Katie Pennington is the principal at Holland Public High School, an active member of her community in Grand Rapids, Michigan, and above all a loving parent to her two young children. A “people person” to the core, Katie enjoys every crazy minute she spends with two of her favorite people: her nine-year-old daughter and her ten-year-old son.
Katie’s family values stem from her own childhood. She was fortunate enough to be raised by two loving parents who have always supported her in everything she wanted to try. Now that Katie has children of her own, her parents continue to play very active roles in her life; they go above and beyond in their grandparent duties and essentially act as a second set of parents for their grandchildren.
Katie Pennington was the organizer for West Michigan Armed Forces Thanksgiving, a luncheon which that was held for military veterans in spring of 2016. Her approach was two-pronged: she wanted to enlighten her local community of young students and adults alike, but she also wanted to simply celebrate and honor military veterans. Katie’s work in the Armed Forces Thanksgiving event was heavily inspired by her own father, who served in the Vietnam War. Katie sees her continued involvement as a simple way to give tribute to one of the most influential people in her life.
The other way Katie pays tribute to her parents is by simply trying to be the best parent she can be herself. For Katie, one of the biggest perks of being a mother is also a perk of her job as a high school principal: she is never bored. There is always something new to do or to try out, and every day she cherishes the opportunity to help her children grow and figure out who they are. It’s a busy lifestyle, but in the rare moments that Katie can pause and reflect, she always comes to the same conclusion: she wouldn’t change a thing.

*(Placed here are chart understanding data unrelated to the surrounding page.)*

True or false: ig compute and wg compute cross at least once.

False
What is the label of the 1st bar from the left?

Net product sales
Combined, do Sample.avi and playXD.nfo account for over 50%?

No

Since Katie Pennington has a long background in education administration, she enjoys sharing tips on how to get kids excited about school. Although she’s always taught at a high school level, her experiences across school districts and her day-to-day interactions with her own kids have given her a much wider perspective. She is able to plan fun activities, help her kids juggle their many interests, and find a way to maintain a balance of it all.

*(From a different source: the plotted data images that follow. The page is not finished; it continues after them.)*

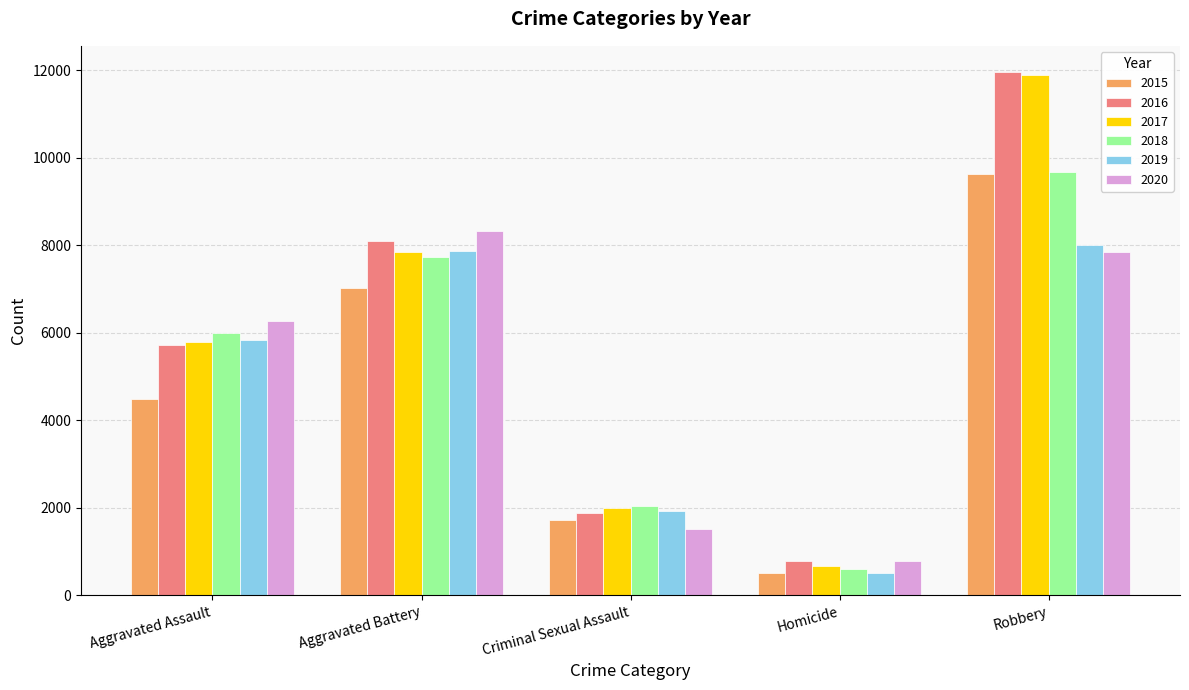

What position from the left is Robbery?

5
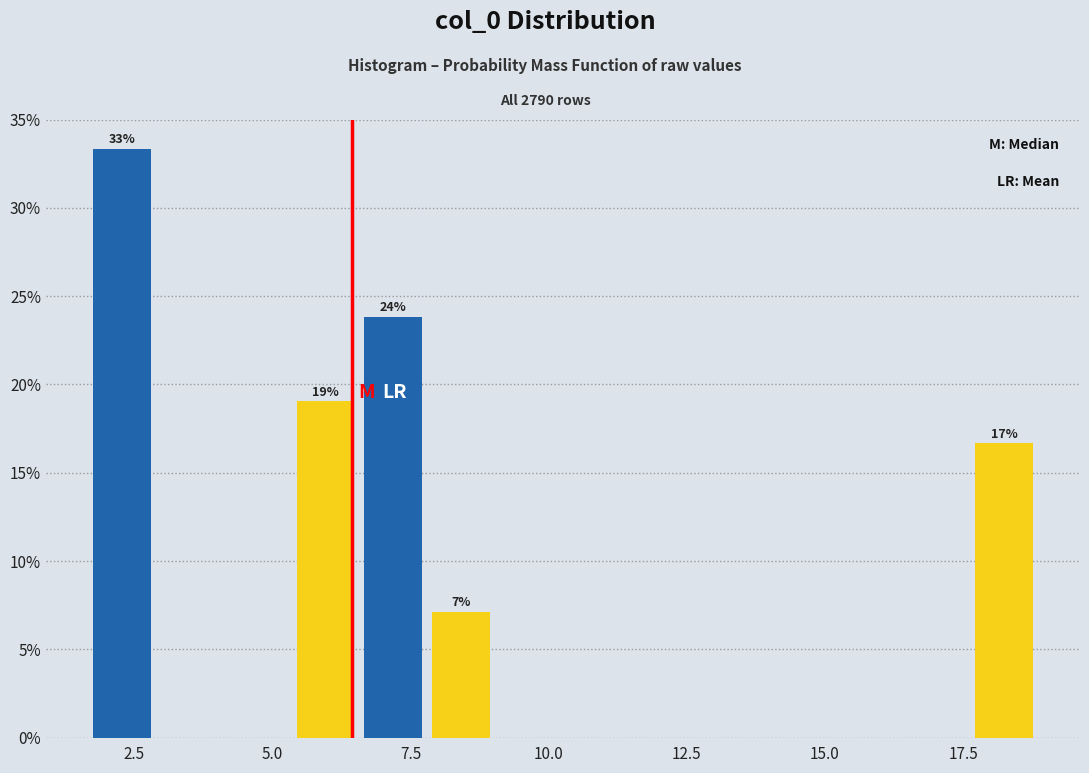

Read against the x-axis, roughly where is the centre of the tallest bar?

2.5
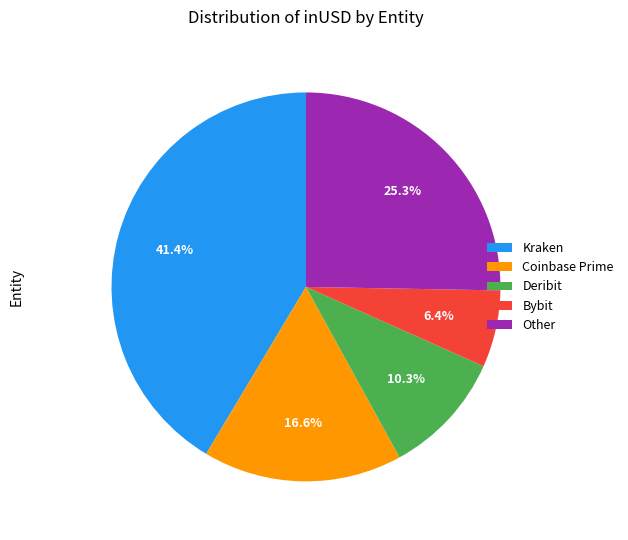

Which category has the biggest portion of the pie?

Kraken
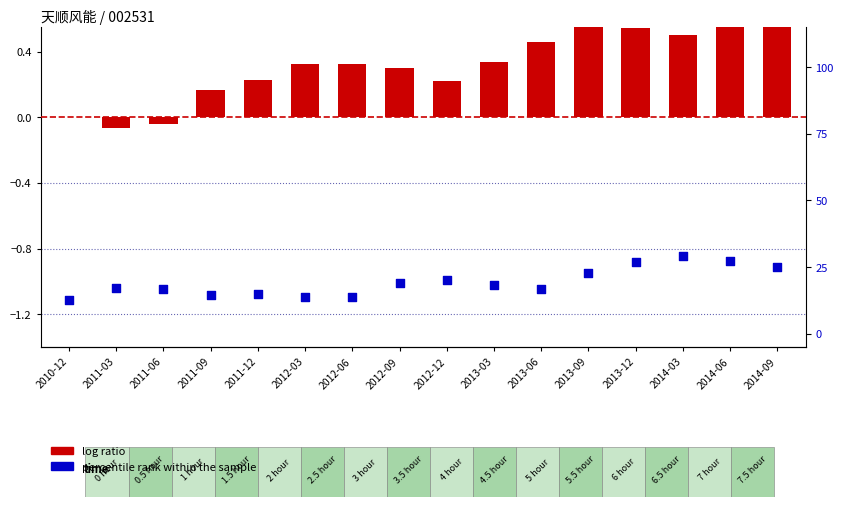

What are all the series names shown in the legend?

log ratio, percentile rank within the sample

One of Katie’s leading philosophies in both parenting and working as a school administrator is adopting and instruction of the Growth Mindset. Coined by creative innovator Carol Dweck, who defines the mindset in the following way. “People believe that their most basic abilities can be developed through dedication and hard work—brains and talent are just the starting point. This view creates a love of learning and a resilience that is essential for great accomplishment.”
When utilized correctly, this attitude can transform one’s method of thinking, acting, and trying again. One of the most challenging policies of the philosophy is that the mindset values failure, something that contradicts many trending efforts in parenting and teaching today. But to Dweck and her followers, failure is the place where the opportunity for growth happens. We learn why our method did not work and we’re asked to try again. This can be extremely successful way to motivate students in a classroom and children at home who find certain tasks or subjects challenging. Growth mindset believes that through practice and creativity, success is possible.